_REQUIRED WORK_: I need every line that includes the word "normal" copied from the material.
━━━ INPUT RECORDS
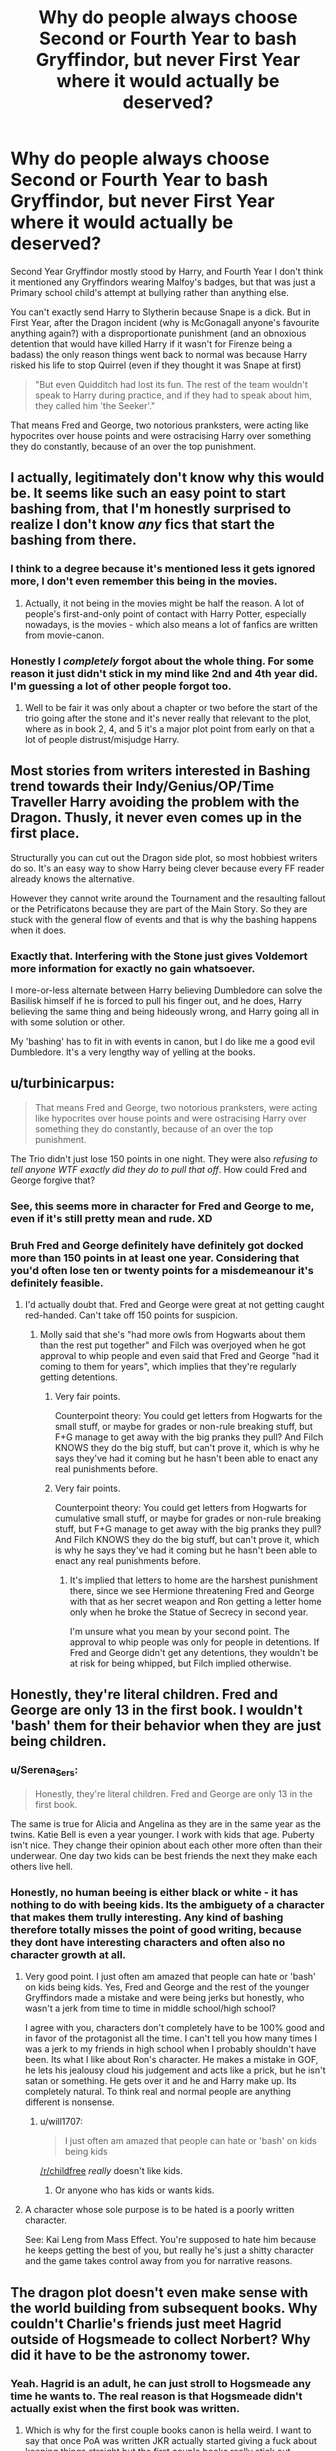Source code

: #+TITLE: Why do people always choose Second or Fourth Year to bash Gryffindor, but never First Year where it would actually be deserved?

* Why do people always choose Second or Fourth Year to bash Gryffindor, but never First Year where it would actually be deserved?
:PROPERTIES:
:Author: LittenInAScarf
:Score: 317
:DateUnix: 1607588216.0
:DateShort: 2020-Dec-10
:FlairText: Discussion
:END:
Second Year Gryffindor mostly stood by Harry, and Fourth Year I don't think it mentioned any Gryffindors wearing Malfoy's badges, but that was just a Primary school child's attempt at bullying rather than anything else.

You can't exactly send Harry to Slytherin because Snape is a dick. But in First Year, after the Dragon incident (why is McGonagall anyone's favourite anything again?) with a disproportionate punishment (and an obnoxious detention that would have killed Harry if it wasn't for Firenze being a badass) the only reason things went back to normal was because Harry risked his life to stop Quirrel (even if they thought it was Snape at first)

#+begin_quote
  "But even Quidditch had lost its fun. The rest of the team wouldn't speak to Harry during practice, and if they had to speak about him, they called him 'the Seeker'."
#+end_quote

That means Fred and George, two notorious pranksters, were acting like hypocrites over house points and were ostracising Harry over something they do constantly, because of an over the top punishment.


** I actually, legitimately don't know why this would be. It seems like such an easy point to start bashing from, that I'm honestly surprised to realize I don't know /any/ fics that start the bashing from there.
:PROPERTIES:
:Author: PsiGuy60
:Score: 91
:DateUnix: 1607598055.0
:DateShort: 2020-Dec-10
:END:

*** I think to a degree because it's mentioned less it gets ignored more, I don't even remember this being in the movies.
:PROPERTIES:
:Author: Pedantic_Squirrel
:Score: 50
:DateUnix: 1607606634.0
:DateShort: 2020-Dec-10
:END:

**** Actually, it not being in the movies might be half the reason. A lot of people's first-and-only point of contact with Harry Potter, especially nowadays, is the movies - which also means a lot of fanfics are written from movie-canon.
:PROPERTIES:
:Author: PsiGuy60
:Score: 60
:DateUnix: 1607611115.0
:DateShort: 2020-Dec-10
:END:


*** Honestly I /completely/ forgot about the whole thing. For some reason it just didn't stick in my mind like 2nd and 4th year did. I'm guessing a lot of other people forgot too.
:PROPERTIES:
:Author: Comtesse_Kamilia
:Score: 13
:DateUnix: 1607622792.0
:DateShort: 2020-Dec-10
:END:

**** Well to be fair it was only about a chapter or two before the start of the trio going after the stone and it's never really that relevant to the plot, where as in book 2, 4, and 5 it's a major plot point from early on that a lot of people distrust/misjudge Harry.
:PROPERTIES:
:Author: dancortens
:Score: 11
:DateUnix: 1607639525.0
:DateShort: 2020-Dec-11
:END:


** Most stories from writers interested in Bashing trend towards their Indy/Genius/OP/Time Traveller Harry avoiding the problem with the Dragon. Thusly, it never even comes up in the first place.

Structurally you can cut out the Dragon side plot, so most hobbiest writers do so. It's an easy way to show Harry being clever because every FF reader already knows the alternative.

However they cannot write around the Tournament and the resaulting fallout or the Petrificatons because they are part of the Main Story. So they are stuck with the general flow of events and that is why the bashing happens when it does.
:PROPERTIES:
:Author: Faeriniel
:Score: 51
:DateUnix: 1607604318.0
:DateShort: 2020-Dec-10
:END:

*** Exactly that. Interfering with the Stone just gives Voldemort more information for exactly no gain whatsoever.

I more-or-less alternate between Harry believing Dumbledore can solve the Basilisk himself if he is forced to pull his finger out, and he does, Harry believing the same thing and being hideously wrong, and Harry going all in with some solution or other.

My 'bashing' has to fit in with events in canon, but I do like me a good evil Dumbledore. It's a very lengthy way of yelling at the books.
:PROPERTIES:
:Author: SMTRodent
:Score: 13
:DateUnix: 1607608054.0
:DateShort: 2020-Dec-10
:END:


** u/turbinicarpus:
#+begin_quote
  That means Fred and George, two notorious pranksters, were acting like hypocrites over house points and were ostracising Harry over something they do constantly, because of an over the top punishment.
#+end_quote

The Trio didn't just lose 150 points in one night. They were also /refusing to tell anyone WTF exactly did they do to pull that off/. How could Fred and George forgive that?
:PROPERTIES:
:Author: turbinicarpus
:Score: 84
:DateUnix: 1607603591.0
:DateShort: 2020-Dec-10
:END:

*** See, this seems more in character for Fred and George to me, even if it's still pretty mean and rude. XD
:PROPERTIES:
:Author: Dreamer_Of_Time
:Score: 58
:DateUnix: 1607604013.0
:DateShort: 2020-Dec-10
:END:


*** Bruh Fred and George definitely have definitely got docked more than 150 points in at least one year. Considering that you'd often lose ten or twenty points for a misdemeanour it's definitely feasible.
:PROPERTIES:
:Author: RoyalAct4
:Score: 22
:DateUnix: 1607606999.0
:DateShort: 2020-Dec-10
:END:

**** I'd actually doubt that. Fred and George were great at not getting caught red-handed. Can't take off 150 points for suspicion.
:PROPERTIES:
:Author: Lemurians
:Score: 24
:DateUnix: 1607614331.0
:DateShort: 2020-Dec-10
:END:

***** Molly said that she's "had more owls from Hogwarts about them than the rest put together" and Filch was overjoyed when he got approval to whip people and even said that Fred and George "had it coming to them for years", which implies that they're regularly getting detentions.
:PROPERTIES:
:Author: Why634
:Score: 20
:DateUnix: 1607620843.0
:DateShort: 2020-Dec-10
:END:

****** Very fair points.

Counterpoint theory: You could get letters from Hogwarts for the small stuff, or maybe for grades or non-rule breaking stuff, but F+G manage to get away with the big pranks they pull? And Filch KNOWS they do the big stuff, but can't prove it, which is why he says they've had it coming but he hasn't been able to enact any real punishments before.
:PROPERTIES:
:Author: justaprimer
:Score: 6
:DateUnix: 1607625905.0
:DateShort: 2020-Dec-10
:END:


****** Very fair points.

Counterpoint theory: You could get letters from Hogwarts for cumulative small stuff, or maybe for grades or non-rule breaking stuff, but F+G manage to get away with the big pranks they pull? And Filch KNOWS they do the big stuff, but can't prove it, which is why he says they've had it coming but he hasn't been able to enact any real punishments before.
:PROPERTIES:
:Author: justaprimer
:Score: 3
:DateUnix: 1607625968.0
:DateShort: 2020-Dec-10
:END:

******* It's implied that letters to home are the harshest punishment there, since we see Hermione threatening Fred and George with that as her secret weapon and Ron getting a letter home only when he broke the Statue of Secrecy in second year.

I'm unsure what you mean by your second point. The approval to whip people was only for people in detentions. If Fred and George didn't get any detentions, they wouldn't be at risk for being whipped, but Filch implied otherwise.
:PROPERTIES:
:Author: Why634
:Score: 4
:DateUnix: 1607741484.0
:DateShort: 2020-Dec-12
:END:


** Honestly, they're literal children. Fred and George are only 13 in the first book. I wouldn't 'bash' them for their behavior when they are just being children.
:PROPERTIES:
:Author: Invincible_Reason
:Score: 158
:DateUnix: 1607592485.0
:DateShort: 2020-Dec-10
:END:

*** u/Serena_Sers:
#+begin_quote
  Honestly, they're literal children. Fred and George are only 13 in the first book.
#+end_quote

The same is true for Alicia and Angelina as they are in the same year as the twins. Katie Bell is even a year younger. I work with kids that age. Puberty isn't nice. They change their opinion about each other more often than their underwear. One day two kids can be best friends the next they make each others live hell.
:PROPERTIES:
:Author: Serena_Sers
:Score: 83
:DateUnix: 1607604535.0
:DateShort: 2020-Dec-10
:END:


*** Honestly, no human beeing is either black or white - it has nothing to do with beeing kids. Its the ambiguety of a character that makes them trully interesting. Any kind of bashing therefore totally misses the point of good writing, because they dont have interesting characters and often also no character growth at all.
:PROPERTIES:
:Author: Luminur
:Score: 73
:DateUnix: 1607593247.0
:DateShort: 2020-Dec-10
:END:

**** Very good point. I just often am amazed that people can hate or 'bash' on kids being kids. Yes, Fred and George and the rest of the younger Gryffindors made a mistake and were being jerks but honestly, who wasn't a jerk from time to time in middle school/high school?

I agree with you, characters don't completely have to be 100% good and in favor of the protagonist all the time. I can't tell you how many times I was a jerk to my friends in high school when I probably shouldn't have been. Its what I like about Ron's character. He makes a mistake in GOF, he lets his jealousy cloud his judgement and acts like a prick, but he isn't satan or something. He gets over it and he and Harry make up. Its completely natural. To think real and normal people are anything different is nonsense.
:PROPERTIES:
:Author: Invincible_Reason
:Score: 49
:DateUnix: 1607593600.0
:DateShort: 2020-Dec-10
:END:

***** u/will1707:
#+begin_quote
  I just often am amazed that people can hate or 'bash' on kids being kids
#+end_quote

[[/r/childfree]] /really/ doesn't like kids.
:PROPERTIES:
:Author: will1707
:Score: 26
:DateUnix: 1607602346.0
:DateShort: 2020-Dec-10
:END:

****** Or anyone who has kids or wants kids.
:PROPERTIES:
:Author: CryptidGrimnoir
:Score: 6
:DateUnix: 1607624294.0
:DateShort: 2020-Dec-10
:END:


**** A character whose sole purpose is to be hated is a poorly written character.

See: Kai Leng from Mass Effect. You're supposed to hate him because he keeps getting the best of you, but really he's just a shitty character and the game takes control away from you for narrative reasons.
:PROPERTIES:
:Author: Poonchow
:Score: 2
:DateUnix: 1607669434.0
:DateShort: 2020-Dec-11
:END:


** The dragon plot doesn't even make sense with the world building from subsequent books. Why couldn't Charlie's friends just meet Hagrid outside of Hogsmeade to collect Norbert? Why did it have to be the astronomy tower.
:PROPERTIES:
:Author: HailMahi
:Score: 17
:DateUnix: 1607614320.0
:DateShort: 2020-Dec-10
:END:

*** Yeah. Hagrid is an adult, he can just stroll to Hogsmeade any time he wants to. The real reason is that Hogsmeade didn't actually exist when the first book was written.
:PROPERTIES:
:Author: robobreasts
:Score: 19
:DateUnix: 1607624276.0
:DateShort: 2020-Dec-10
:END:

**** Which is why for the first couple books canon is hella weird. I want to say that once PoA was written JKR actually started giving a fuck about keeping things straight but the first couple books really stick out compared to the rest.

Hell, honestly if you look at the first book it's a little obvious that JKR really just meant it as a one-off and not a complete series.
:PROPERTIES:
:Author: porygonzguy
:Score: 12
:DateUnix: 1607627297.0
:DateShort: 2020-Dec-10
:END:

***** I don't think it's just the earlier books. There are many contradictions, like her saying Dumbledore was 150 even though he was born in 1881 or saying that Hermione was the only student to have ever received a time-turner and implying that there's no such thing as self-studying O.W.L.s even though Percy, Bill, and Barty Crouch Jr all got 12 O.W.L.s.
:PROPERTIES:
:Author: Why634
:Score: 11
:DateUnix: 1607630410.0
:DateShort: 2020-Dec-10
:END:


** I think it's because the other two are more memorable. Second year because of the whole parseltongue thing and fourth year because Ron doesn't believe Harry. I completely forgot that something similar happens in first year. I assume most people don't reread the entire series before writing their fanfic, so they probably just forgot.
:PROPERTIES:
:Author: RobinEgberts
:Score: 31
:DateUnix: 1607600999.0
:DateShort: 2020-Dec-10
:END:

*** Ding ding. A lot of people don't reread the series at all, or rewatch the movies since it's less time consuming.
:PROPERTIES:
:Author: Piekage12
:Score: 15
:DateUnix: 1607602590.0
:DateShort: 2020-Dec-10
:END:

**** Yeah, and this also doesn't happen in the movies. I'm pretty sure they just get detention, the point lose and ostracizing was cut for time I believe
:PROPERTIES:
:Author: become-a-banshee
:Score: 8
:DateUnix: 1607609281.0
:DateShort: 2020-Dec-10
:END:

***** There was still the point loss, but the ostracizing was cut, to be fair though their interactions in the movies were almost exclusively with each other and they had limited time, so it is understandable that they decided to cut it since it doesn't actually have many repercussions on character development or on the main storyline, though I am still annoyed that they cut the potion challenge and the Troll cameo at the end.
:PROPERTIES:
:Author: JOKERRule
:Score: 7
:DateUnix: 1607612668.0
:DateShort: 2020-Dec-10
:END:

****** Yeah, the Troll was a the last moment for you to put together it was going to be Quirrell on the next room. Harry Potter books at their heart were mystery books and all good mystery books should be solvable even of the chance is very small
:PROPERTIES:
:Author: become-a-banshee
:Score: 7
:DateUnix: 1607613140.0
:DateShort: 2020-Dec-10
:END:


** The best explanation I've heard for McGonagall's behavior that night is that when she sees a little James Potter clone and his friends running around after curfew and pranking Slytherins, starting his troublemaking even younger than Potter Sr., she has Maurader flashbacks and tries to cut the whole nonsense off at the knees.

Which is not to justify her behavior. She reacted to what she /thought/ she saw instead of investigating what was actually there. She essentially committed the same sin as Snape, seeing Harry as a substitute for his father instead of a person in his own right.

Going by this explanation, and assuming 50 points each is wildly out of proportion for breaking curfew, I think it's reasonable for the other students to assume they did something /horrifying/ that they won't admit to. When you're 13 and you think your classmate did something too awful to talk about, well, ostracism is rational, if immature.

So there's some room for bashing, at least Percy and the twins should have known their brother better, but overall this is less unreasonable than the school's reaction in 2nd, 4th, and 5th year.
:PROPERTIES:
:Author: RookRider
:Score: 13
:DateUnix: 1607625972.0
:DateShort: 2020-Dec-10
:END:

*** u/Why634:
#+begin_quote
  at least Percy and the twins should have known their brother better
#+end_quote

Ron wasn't involved.
:PROPERTIES:
:Author: Why634
:Score: 4
:DateUnix: 1607629880.0
:DateShort: 2020-Dec-10
:END:

**** He was in hospital with a mysterious illness, which they might have reasonably guessed was related. Actually that could be an extra reason for ostracism, if Harry/Hermione had got Ron injured.
:PROPERTIES:
:Author: davidwelch158
:Score: 3
:DateUnix: 1607641105.0
:DateShort: 2020-Dec-11
:END:


**** ...damn, you're right. It's been too long since I read canon.
:PROPERTIES:
:Author: RookRider
:Score: 1
:DateUnix: 1607645444.0
:DateShort: 2020-Dec-11
:END:


** i mean, Fred and George never lost 150 points in one night. plus the trio refused to tell anyone.

about the punishment: i always assumed that McGonagall suspected that the whole dragon thing was true and had gotten some sort of proof, hence the massive point loss and detention. it makes more sense that way.
:PROPERTIES:
:Author: trichstersongs
:Score: 14
:DateUnix: 1607606260.0
:DateShort: 2020-Dec-10
:END:

*** The detention in the forest at night makes zero sense, at all, ever. Eleven and sent to the /forbidden forest/ to find something /killing unicorns?/ Yeah, no.
:PROPERTIES:
:Author: hrmdurr
:Score: 22
:DateUnix: 1607607513.0
:DateShort: 2020-Dec-10
:END:

**** sorry, my above comment wasn't clear enough- the nature of the detention makes no sense at all, and i agree with you completely! it's the point loss and the fact that they were given detention which makes sense
:PROPERTIES:
:Author: trichstersongs
:Score: 2
:DateUnix: 1607609500.0
:DateShort: 2020-Dec-10
:END:


**** u/SMTRodent:
#+begin_quote
  (why is McGonagall anyone's favourite anything again?)
#+end_quote
:PROPERTIES:
:Author: SMTRodent
:Score: 7
:DateUnix: 1607608101.0
:DateShort: 2020-Dec-10
:END:


*** I think she would actually have been more lenient if she suspected the dragon thing, cuz I really was Hagrid's fault and they working to not him arrested.

I think the point was so great because to her it seemed like the Trio worked to trick Draco out at night for an unknown reason (she was teaching during the whole Mauraders try to kill Snape event). Then Draco is out trying to get in trouble and Neville falls into the whole thing which really he shouldn't have had 50 pts away but suppose she can't take from Draco and not Neville, especially with Lucius on the Board of Governors.

So up late, running around the castle (we currently has a deadly corridor), tricking others to do the same and then not telling her the reason so she has to assume the worst
:PROPERTIES:
:Author: become-a-banshee
:Score: 12
:DateUnix: 1607609645.0
:DateShort: 2020-Dec-10
:END:


** Don't know why that is, but I would like to see some stories that explore that time, with some of the Gryffindors finding about that Norbet really did exist and feeling bad for how they treated Harry.
:PROPERTIES:
:Author: Call0013
:Score: 12
:DateUnix: 1607595367.0
:DateShort: 2020-Dec-10
:END:


** Losing 150 points for staying up late is a bit too much in my opinion, but I also wonder if that's what prompted Dumbledore to give 160 extra points at the end of the year
:PROPERTIES:
:Author: Fyreshield
:Score: 18
:DateUnix: 1607602927.0
:DateShort: 2020-Dec-10
:END:

*** They didn't lose 150 points just for staying late, McGonnagall thought Harry and Hermione created a story about a smuggled Dragon to "trap" Draco out of his House after curfew, while Neville was just an innocent victim that also heard the lie. Plotting to put another student in trouble is pretty much opposed to everything Gryffindor is supposed to stand for, hence why she took so many points from Harry and Hermione, as for Neville and Draco they got the same punishment for the sake of "fairness".

But to be honest, Rowling probably just wanted to have Harry experiment some hardship by being shunned by his House, and pulled an explanation out of her ass to justify the massive loss of points.
:PROPERTIES:
:Author: PlusMortgage
:Score: 26
:DateUnix: 1607613609.0
:DateShort: 2020-Dec-10
:END:


*** Honestly probably
:PROPERTIES:
:Author: SpiritRiddle
:Score: 6
:DateUnix: 1607604983.0
:DateShort: 2020-Dec-10
:END:


** u/SMTRodent:
#+begin_quote
  after the Dragon incident (why is McGonagall anyone's favourite anything again?)
#+end_quote

Fifty points each from the Gryffindors, twenty from Malfoy who was both out after curfew and she thought he was lying too.

Yeah. I wrote one where Harry didn't forgive the team at all or move on and it was cathartic. Not good enough to post, sadly.
:PROPERTIES:
:Author: SMTRodent
:Score: 12
:DateUnix: 1607607763.0
:DateShort: 2020-Dec-10
:END:

*** I'd love to read that.
:PROPERTIES:
:Score: 6
:DateUnix: 1607617891.0
:DateShort: 2020-Dec-10
:END:


*** You should post it anyway I'd love to read it
:PROPERTIES:
:Author: sailorhellblazer
:Score: 3
:DateUnix: 1607991120.0
:DateShort: 2020-Dec-15
:END:

**** It's buried in an unfinished longfic and I'm posting something else right now. Honestly, the idea of even going and looking for /which/ longfic makes me feel tired. But thanks for the encouragement anyway; if it had been 'done' and I was merely hesitant, that would have pushed me to post, probably.
:PROPERTIES:
:Author: SMTRodent
:Score: 2
:DateUnix: 1607991238.0
:DateShort: 2020-Dec-15
:END:


** I suppose it depends on how far you define bashing. So I'll just assume standard Harry going against Gryffindor.

Personally, I would use fourth year if I wanted to have Harry separate from Gryffindor. It has the context advantage of everything that happened prior has happened. You could essentially have Harry think to himself, this is the third time in four years a portion of Gryffindor turned against me and the second in four that a majority is against me. (For fourth year most of the Gryffindor being against Harry was after his name came out and before the first task.)

Second year I do agree, the majority of Gryffindor didn't actively turn against him. That being said I do recall that at least a portion did.

First year. Your points here are valid but you need to remember context. Harry just came off of 11yrs of abuse, and thrust into the spotlight. He's (in theory) at least somewhat used to how people are treating him here. Gryffindor was the first major group that accepted him, but them turning during first year verses fourth after he's understood what the group really means and has been in the group for a significant period of time (I'd argue ever since second year as it was a minority that turned for Parseltongue) really wasn't as impactful.
:PROPERTIES:
:Author: Z_Man3213
:Score: 8
:DateUnix: 1607608587.0
:DateShort: 2020-Dec-10
:END:


** Yeah, that incident with McGonagall made me die inside a little. Like, who the hell takes a hundred and fifty points from their own House (fifty apiece) for being out pas curfew, while taking only twenty points from the rival House???
:PROPERTIES:
:Author: CyberWolfWrites
:Score: 4
:DateUnix: 1607668529.0
:DateShort: 2020-Dec-11
:END:


** Four year was the messier book.
:PROPERTIES:
:Author: SavingsPhotograph724
:Score: 6
:DateUnix: 1607600974.0
:DateShort: 2020-Dec-10
:END:


** I'm sure there's alot of fanfic writers who haven't read the books, and as far as I can recall Harry becoming a social pariah amongst the Gryffindors doesn't happen in the film adaptation of The Philosopher's Stone.
:PROPERTIES:
:Author: EloImFizzy
:Score: 3
:DateUnix: 1607633353.0
:DateShort: 2020-Dec-11
:END:


** Personally, my take on the punishment they received is that the teachers already knew about the dragon beforehand. Charlie wouldn't be able to sneak a dragon to the reserve long-term, the other workers would eventually notice there was a new dragon, the administration would need to account the resources for a new (and still young) dragon and this is ignoring the undoubtedly heavy security measures and monitoring in which Nobrert would need to be included to stop poaching and Charlie /knew/ it from the get go. I think chances are that the adults (including the professors and dragon-handlers) decided to keep quiet and pretend they didn't know about the dragon to have plausible deniability while organizing and monitoring everything and letting the kids have their adventure, but to not encourage such behavior the teachers probably decided to hunt the kids down the second the exchange was made and give them an unreasonably harsh punishment.

Think about it, McG's entire speech was utterly bullshit if taken to be about the breaking of curfew, but is something I could actually expect from an utterly-done-with-your-shit local police officer or teacher at a boarding school that just found a bunch of very small children trafficking a bengal tiger back to it's home-country, it is just too big to let pass unremarkable, but at the same time those /are/ children, so you can't really let it go on to court, you are not a heartless monster after all.
:PROPERTIES:
:Author: JOKERRule
:Score: 7
:DateUnix: 1607612124.0
:DateShort: 2020-Dec-10
:END:

*** I honestly think that the teachers or any adult at Hogwarts have nothing to say for themselves, at least from what is know from cannon. Should we go with your hypothesis there is still the fact, that Hagrid for whatever reason wasn't punished, don't care if it hurt his feelings or not. If they wanted to be seen as reliable and respectable people, they should have taken care of it themselves and not let children, knowingly break rules and be in danger (I mean should dragon escape or burn them) and then they give them detention with irresponsible person, at night ( when they should be sleeping), in place where it is quiet dangerous even in daylight let alone in night. Excuse that she is done with that shit, gave her no right to put them into such situations to begin with. If she is overworked, she has three positions after all, then she should either give up some of them or quit entirely if she can't uphold all her duties which are required of her because of her field of work and adult who is supposed to watch and care over kids. If she can't make it, then she could change profession too. Regarding others adults at Hogwarts, the less said about them, the better. Lot of them are failing at their duties and responsibilities too.

Sorry that I'm rambling
:PROPERTIES:
:Author: Eleanora713
:Score: 7
:DateUnix: 1607626912.0
:DateShort: 2020-Dec-10
:END:


** Most bashing fics are canon divergence rather than full AU, and, well, there isn't much divergence to be had in first year. It'd be interesting to see though.
:PROPERTIES:
:Author: Jill_T
:Score: 2
:DateUnix: 1607653837.0
:DateShort: 2020-Dec-11
:END:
━━━━━━
_TASK RESPONSE_:
You can't exactly send Harry to Slytherin because Snape is a dick. But in First Year, after the Dragon incident (why is McGonagall anyone's favourite anything again?) with a disproportionate punishment (and an obnoxious detention that would have killed Harry if it wasn't for Firenze being a badass) the only reason things went back to normal was because Harry risked his life to stop Quirrel (even if they thought it was Snape at first)
I agree with you, characters don't completely have to be 100% good and in favor of the protagonist all the time. I can't tell you how many times I was a jerk to my friends in high school when I probably shouldn't have been. Its what I like about Ron's character. He makes a mistake in GOF, he lets his jealousy cloud his judgement and acts like a prick, but he isn't satan or something. He gets over it and he and Harry make up. Its completely natural. To think real and normal people are anything different is nonsense.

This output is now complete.